======== Material to process

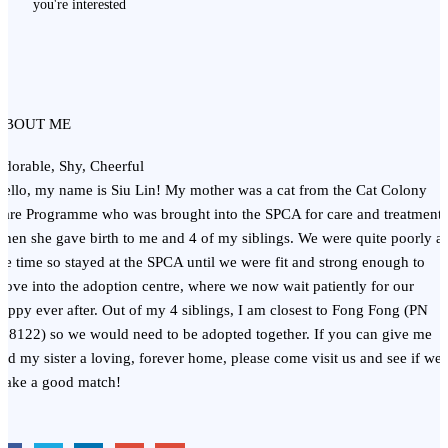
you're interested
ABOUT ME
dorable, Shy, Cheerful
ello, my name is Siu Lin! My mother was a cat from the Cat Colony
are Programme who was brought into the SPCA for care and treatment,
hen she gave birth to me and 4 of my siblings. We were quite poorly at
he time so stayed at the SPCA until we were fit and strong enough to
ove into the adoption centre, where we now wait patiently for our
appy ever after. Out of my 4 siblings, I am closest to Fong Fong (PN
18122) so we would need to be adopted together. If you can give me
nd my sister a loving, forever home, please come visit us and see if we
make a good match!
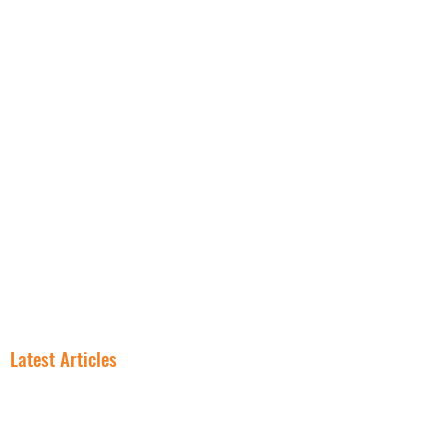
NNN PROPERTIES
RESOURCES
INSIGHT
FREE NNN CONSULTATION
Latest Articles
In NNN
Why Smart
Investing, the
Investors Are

================
======== Material to process

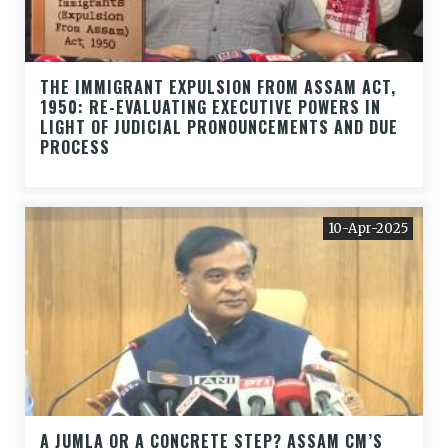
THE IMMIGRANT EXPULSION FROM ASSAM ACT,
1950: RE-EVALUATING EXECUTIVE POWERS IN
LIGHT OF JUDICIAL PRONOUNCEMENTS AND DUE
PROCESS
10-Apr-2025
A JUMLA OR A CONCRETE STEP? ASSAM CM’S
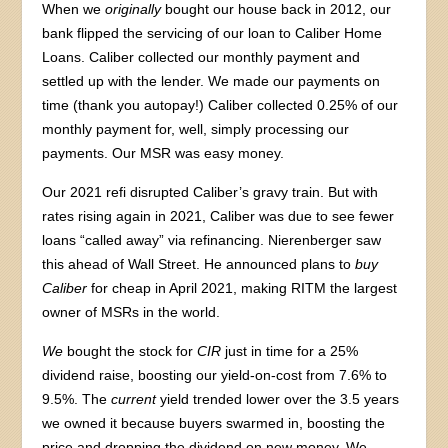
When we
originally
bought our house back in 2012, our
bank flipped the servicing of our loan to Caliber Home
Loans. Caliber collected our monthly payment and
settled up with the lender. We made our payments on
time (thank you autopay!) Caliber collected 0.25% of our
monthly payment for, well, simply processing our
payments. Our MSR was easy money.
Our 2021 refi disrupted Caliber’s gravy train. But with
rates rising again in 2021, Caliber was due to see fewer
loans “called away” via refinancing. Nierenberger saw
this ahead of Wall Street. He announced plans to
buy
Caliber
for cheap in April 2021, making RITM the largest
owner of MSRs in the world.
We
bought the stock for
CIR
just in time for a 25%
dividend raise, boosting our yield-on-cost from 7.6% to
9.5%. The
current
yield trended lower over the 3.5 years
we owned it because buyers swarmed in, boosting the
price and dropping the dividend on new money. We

================
======== Material to process

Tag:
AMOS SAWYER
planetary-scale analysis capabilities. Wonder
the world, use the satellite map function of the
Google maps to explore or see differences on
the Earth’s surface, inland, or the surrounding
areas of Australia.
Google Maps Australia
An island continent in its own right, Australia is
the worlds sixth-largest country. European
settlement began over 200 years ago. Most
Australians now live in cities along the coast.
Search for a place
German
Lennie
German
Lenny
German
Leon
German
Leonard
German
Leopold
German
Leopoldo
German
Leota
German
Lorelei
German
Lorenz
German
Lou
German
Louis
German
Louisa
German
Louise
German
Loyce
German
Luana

================

- [Assignment]: Please repeat, exactly as written, the lines in the records above, starting with the one that has "appy ever after." and going on through the one that has "Investors Are". Pictures are to be left out.

- [Your solution]:
appy ever after. Out of my 4 siblings, I am closest to Fong Fong (PN
18122) so we would need to be adopted together. If you can give me
nd my sister a loving, forever home, please come visit us and see if we
make a good match!
NNN PROPERTIES
RESOURCES
INSIGHT
FREE NNN CONSULTATION
Latest Articles
In NNN
Why Smart
Investing, the
Investors Are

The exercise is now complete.